One of top reviews here in Goodreads compares the experience of reading this book to the one of going to the gym after a long, tiresome day, and I find the metaphor only too fitting. This novel, with its 500 pages, took me so long to read, mainly because picking it up was a kind of sacrifice; it’s a hard, dense book that often drags. And here is where the first contradiction appears, because it’s a book that for me was extremely hard to start, but also extremely hard to put down . The ultra-descriptive style of Henry James makes for both a nuisance and a delight. Once you have gathered the strength of will necessary to choose reading it over, let’s say, watching an episode of your favourite show, the book becomes a pleasure to read. For instance, the first part, with its luxurious and detailed account of the quiet life at Gardencourt, transmits such a sense of calm and coziness that I couldn’t help but feel warm and fuzzy.

She was always planning out her development, desiring her perfection, observing her progress.
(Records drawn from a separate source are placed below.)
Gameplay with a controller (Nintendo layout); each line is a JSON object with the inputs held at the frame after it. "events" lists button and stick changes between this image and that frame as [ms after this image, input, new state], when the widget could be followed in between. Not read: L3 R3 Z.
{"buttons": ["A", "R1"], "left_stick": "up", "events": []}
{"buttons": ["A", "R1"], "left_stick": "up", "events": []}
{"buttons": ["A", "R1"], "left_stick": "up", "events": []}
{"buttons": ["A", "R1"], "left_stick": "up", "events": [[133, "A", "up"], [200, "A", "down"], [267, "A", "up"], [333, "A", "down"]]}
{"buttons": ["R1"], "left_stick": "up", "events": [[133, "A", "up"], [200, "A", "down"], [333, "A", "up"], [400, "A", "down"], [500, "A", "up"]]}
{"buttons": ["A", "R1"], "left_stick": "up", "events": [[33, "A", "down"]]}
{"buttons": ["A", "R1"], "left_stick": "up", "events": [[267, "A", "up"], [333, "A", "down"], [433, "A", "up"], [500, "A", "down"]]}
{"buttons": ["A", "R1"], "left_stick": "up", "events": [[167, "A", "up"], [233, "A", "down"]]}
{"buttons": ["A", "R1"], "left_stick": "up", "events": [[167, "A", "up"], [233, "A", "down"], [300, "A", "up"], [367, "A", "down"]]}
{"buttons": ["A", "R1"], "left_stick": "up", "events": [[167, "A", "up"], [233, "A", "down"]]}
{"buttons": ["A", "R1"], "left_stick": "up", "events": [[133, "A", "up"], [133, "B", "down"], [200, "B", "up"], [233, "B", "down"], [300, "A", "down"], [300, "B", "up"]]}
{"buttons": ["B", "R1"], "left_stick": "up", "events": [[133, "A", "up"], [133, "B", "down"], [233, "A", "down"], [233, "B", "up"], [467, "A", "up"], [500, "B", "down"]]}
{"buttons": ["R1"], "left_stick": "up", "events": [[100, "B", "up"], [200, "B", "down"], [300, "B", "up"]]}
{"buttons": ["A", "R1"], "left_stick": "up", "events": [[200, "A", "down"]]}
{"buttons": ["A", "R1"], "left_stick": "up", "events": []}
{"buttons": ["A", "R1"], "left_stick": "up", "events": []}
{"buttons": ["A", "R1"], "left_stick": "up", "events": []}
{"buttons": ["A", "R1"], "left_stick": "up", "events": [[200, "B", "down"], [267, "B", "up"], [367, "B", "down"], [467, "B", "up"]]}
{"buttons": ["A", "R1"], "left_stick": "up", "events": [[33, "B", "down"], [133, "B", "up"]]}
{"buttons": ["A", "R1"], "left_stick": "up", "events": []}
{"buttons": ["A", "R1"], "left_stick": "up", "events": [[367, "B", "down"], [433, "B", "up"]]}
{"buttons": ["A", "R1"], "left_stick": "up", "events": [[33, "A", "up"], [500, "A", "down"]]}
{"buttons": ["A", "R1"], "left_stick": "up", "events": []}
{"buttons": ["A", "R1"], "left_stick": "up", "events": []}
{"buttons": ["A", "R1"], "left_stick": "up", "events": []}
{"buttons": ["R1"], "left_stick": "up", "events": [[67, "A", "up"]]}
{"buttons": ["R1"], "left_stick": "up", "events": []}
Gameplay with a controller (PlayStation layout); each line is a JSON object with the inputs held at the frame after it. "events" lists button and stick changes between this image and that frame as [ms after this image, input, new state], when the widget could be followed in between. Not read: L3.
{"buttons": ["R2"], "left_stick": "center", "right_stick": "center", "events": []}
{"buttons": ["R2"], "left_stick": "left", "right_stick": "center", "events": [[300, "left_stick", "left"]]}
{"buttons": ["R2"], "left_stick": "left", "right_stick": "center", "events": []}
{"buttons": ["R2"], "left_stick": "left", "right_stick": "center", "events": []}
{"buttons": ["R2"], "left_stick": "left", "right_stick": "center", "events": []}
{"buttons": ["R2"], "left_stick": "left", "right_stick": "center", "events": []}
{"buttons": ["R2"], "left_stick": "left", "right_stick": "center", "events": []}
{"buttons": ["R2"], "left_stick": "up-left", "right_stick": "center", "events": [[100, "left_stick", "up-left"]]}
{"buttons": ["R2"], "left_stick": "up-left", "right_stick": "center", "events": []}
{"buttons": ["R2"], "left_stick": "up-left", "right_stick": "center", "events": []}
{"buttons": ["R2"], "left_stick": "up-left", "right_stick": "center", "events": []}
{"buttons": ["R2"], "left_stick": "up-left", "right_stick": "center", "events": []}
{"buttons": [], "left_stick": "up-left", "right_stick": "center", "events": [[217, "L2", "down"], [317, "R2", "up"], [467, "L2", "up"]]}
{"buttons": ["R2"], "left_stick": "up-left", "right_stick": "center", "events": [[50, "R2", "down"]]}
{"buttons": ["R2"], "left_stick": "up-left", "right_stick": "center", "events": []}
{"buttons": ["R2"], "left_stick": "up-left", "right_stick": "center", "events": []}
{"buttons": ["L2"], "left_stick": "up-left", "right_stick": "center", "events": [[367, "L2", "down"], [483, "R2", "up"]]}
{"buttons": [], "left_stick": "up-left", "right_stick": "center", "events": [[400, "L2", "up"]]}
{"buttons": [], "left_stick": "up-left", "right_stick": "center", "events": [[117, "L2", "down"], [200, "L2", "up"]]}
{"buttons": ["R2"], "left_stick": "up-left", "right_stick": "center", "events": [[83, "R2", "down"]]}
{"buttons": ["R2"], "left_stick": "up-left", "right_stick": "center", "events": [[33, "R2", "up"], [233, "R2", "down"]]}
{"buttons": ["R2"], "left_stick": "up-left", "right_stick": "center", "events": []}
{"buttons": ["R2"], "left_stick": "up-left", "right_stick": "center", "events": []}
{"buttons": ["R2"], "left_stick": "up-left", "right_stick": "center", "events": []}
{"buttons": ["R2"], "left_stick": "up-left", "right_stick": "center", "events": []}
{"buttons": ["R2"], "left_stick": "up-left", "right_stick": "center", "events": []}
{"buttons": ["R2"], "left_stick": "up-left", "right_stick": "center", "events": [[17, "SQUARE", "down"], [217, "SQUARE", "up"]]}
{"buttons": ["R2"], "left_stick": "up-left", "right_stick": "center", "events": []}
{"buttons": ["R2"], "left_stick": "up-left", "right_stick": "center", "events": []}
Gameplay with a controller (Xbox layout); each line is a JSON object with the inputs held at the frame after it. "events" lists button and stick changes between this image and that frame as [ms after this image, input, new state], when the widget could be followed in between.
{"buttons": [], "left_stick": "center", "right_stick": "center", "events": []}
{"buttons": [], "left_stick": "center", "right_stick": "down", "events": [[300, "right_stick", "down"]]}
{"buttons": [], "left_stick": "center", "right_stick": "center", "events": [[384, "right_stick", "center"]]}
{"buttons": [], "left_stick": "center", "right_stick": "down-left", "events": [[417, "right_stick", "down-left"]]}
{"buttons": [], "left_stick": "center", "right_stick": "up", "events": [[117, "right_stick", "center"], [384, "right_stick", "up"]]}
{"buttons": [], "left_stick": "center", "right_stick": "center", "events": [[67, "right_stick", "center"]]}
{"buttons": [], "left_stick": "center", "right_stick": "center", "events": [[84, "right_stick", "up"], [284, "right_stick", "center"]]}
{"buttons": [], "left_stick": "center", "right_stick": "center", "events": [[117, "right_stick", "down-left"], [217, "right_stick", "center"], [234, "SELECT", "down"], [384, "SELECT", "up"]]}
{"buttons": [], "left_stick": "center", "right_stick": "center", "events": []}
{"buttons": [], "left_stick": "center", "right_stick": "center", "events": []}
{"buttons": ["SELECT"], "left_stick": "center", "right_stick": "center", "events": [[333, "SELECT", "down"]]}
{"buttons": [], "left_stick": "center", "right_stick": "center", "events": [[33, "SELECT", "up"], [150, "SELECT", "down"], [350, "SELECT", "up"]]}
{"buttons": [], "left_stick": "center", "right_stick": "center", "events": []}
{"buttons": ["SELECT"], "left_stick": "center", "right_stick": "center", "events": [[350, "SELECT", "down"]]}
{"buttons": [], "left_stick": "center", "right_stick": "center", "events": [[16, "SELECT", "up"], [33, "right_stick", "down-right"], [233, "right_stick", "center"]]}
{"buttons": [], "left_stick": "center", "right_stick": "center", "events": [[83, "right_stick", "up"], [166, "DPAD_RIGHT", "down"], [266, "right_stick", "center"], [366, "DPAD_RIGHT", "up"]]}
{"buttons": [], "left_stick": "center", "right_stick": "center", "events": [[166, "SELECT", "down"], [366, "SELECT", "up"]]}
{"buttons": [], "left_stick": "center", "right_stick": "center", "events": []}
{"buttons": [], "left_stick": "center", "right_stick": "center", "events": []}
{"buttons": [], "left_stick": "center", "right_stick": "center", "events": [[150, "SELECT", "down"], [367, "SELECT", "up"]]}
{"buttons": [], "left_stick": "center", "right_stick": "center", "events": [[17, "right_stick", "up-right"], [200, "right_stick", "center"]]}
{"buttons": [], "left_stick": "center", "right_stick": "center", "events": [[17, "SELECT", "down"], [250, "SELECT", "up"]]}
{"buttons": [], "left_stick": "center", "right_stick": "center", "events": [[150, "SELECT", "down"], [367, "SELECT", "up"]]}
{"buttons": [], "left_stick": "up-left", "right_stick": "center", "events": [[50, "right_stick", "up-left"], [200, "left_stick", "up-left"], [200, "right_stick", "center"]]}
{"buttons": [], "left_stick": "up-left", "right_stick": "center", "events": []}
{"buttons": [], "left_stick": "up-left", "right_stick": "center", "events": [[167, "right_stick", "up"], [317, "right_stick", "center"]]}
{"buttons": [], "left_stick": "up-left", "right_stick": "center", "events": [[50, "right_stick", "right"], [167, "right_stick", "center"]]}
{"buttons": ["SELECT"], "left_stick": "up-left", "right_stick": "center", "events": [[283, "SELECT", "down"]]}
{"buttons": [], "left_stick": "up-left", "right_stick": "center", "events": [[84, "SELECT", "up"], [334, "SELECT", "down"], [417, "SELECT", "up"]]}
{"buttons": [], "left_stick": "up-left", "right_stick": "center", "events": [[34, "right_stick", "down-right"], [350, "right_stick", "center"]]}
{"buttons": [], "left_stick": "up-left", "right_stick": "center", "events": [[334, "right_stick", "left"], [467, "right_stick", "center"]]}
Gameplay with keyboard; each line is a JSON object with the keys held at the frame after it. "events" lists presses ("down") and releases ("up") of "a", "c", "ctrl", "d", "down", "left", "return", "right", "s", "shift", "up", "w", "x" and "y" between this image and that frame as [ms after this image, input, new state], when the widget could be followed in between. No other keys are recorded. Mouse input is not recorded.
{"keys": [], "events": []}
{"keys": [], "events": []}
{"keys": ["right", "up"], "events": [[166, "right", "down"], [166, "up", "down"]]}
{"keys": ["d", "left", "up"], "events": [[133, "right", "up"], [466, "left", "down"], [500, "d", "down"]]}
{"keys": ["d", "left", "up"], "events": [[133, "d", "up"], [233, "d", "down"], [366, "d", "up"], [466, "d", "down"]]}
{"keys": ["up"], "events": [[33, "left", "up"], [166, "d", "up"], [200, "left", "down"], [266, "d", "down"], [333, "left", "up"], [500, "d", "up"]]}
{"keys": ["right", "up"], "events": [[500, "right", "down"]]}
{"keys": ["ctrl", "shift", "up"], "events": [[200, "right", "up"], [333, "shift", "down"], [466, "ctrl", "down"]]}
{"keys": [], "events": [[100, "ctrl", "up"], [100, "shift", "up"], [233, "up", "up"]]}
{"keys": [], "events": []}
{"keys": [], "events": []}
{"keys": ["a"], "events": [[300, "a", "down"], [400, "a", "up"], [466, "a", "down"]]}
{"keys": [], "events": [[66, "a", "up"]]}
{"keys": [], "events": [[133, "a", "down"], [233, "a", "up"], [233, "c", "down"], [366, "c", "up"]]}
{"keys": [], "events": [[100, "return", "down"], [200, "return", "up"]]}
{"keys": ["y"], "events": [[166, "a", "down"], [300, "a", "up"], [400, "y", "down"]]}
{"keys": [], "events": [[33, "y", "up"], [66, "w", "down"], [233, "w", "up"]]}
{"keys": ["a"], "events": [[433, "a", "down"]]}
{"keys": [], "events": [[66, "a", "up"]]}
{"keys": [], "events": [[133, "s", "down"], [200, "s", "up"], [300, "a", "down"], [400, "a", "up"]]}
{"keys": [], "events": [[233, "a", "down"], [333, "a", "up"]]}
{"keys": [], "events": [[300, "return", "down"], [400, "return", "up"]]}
Her nature had, in her conceit, a certain garden-like quality, suggestions of perfume and murmuring boughs, of shady bowers and lengthening vistas, which made her feel that introspection was, after all, an exercise in the open air, and that a visit to the recesses of one’s spirit was harmless when one returned from it with a lapful of roses.


The main contradiction I find in The Portrait is that I can’t decide whether I’m reading a proto-feminist piece or a traditionally misogynist one. On one hand, the character of Isabel is so modern; she’s alive with curiosity, intellectual inquiries, and a refreshing appreciation for her freedom. Most of her suitors and her cousin Ralph seem to be delighted with her uncanny personality. On the other hand, some characters, especially the odious Gilbert Osmond, seem to find she has “way too many ideas of her own”. And it would be easy to declare these ideas as proto-feminist, because most of the misogynistic vibes comefrom “the bad team” characters. However, the problem is that at times there’s a slight feeling of judgement passed on Isabel and her attitude, subtle and not explicitly shown. I’m still trying to make my mind about this one.

The real offence, as she ultimately perceived, was her having a mind of her own at all. Her mind was to be his – attached to his own like a small garden plot to a deer-park. He would rake the soil gently and water the flowers; he would weed the bed and gather an occasional nosegay. It would be a pretty piece of property for a proprietor already far-reaching. He didn’t wish her to be stupid. On the contrary, it was because she was clever that she had pleased him. But he expected her intelligence to operate altogether in his favour, and so far from desiring her to be a blank he had flattered himself that it would be richly receptive. He had expected his wife to feel with him and for him, to enter into his opinions, his ambitions, his preferences.


Despite all these contradictions, I still enjoyed the novel, and would recommend it to those interested in the peculiar way of writing, and Henry James’ use of character development. And one last thing: Ralph Touchett <3.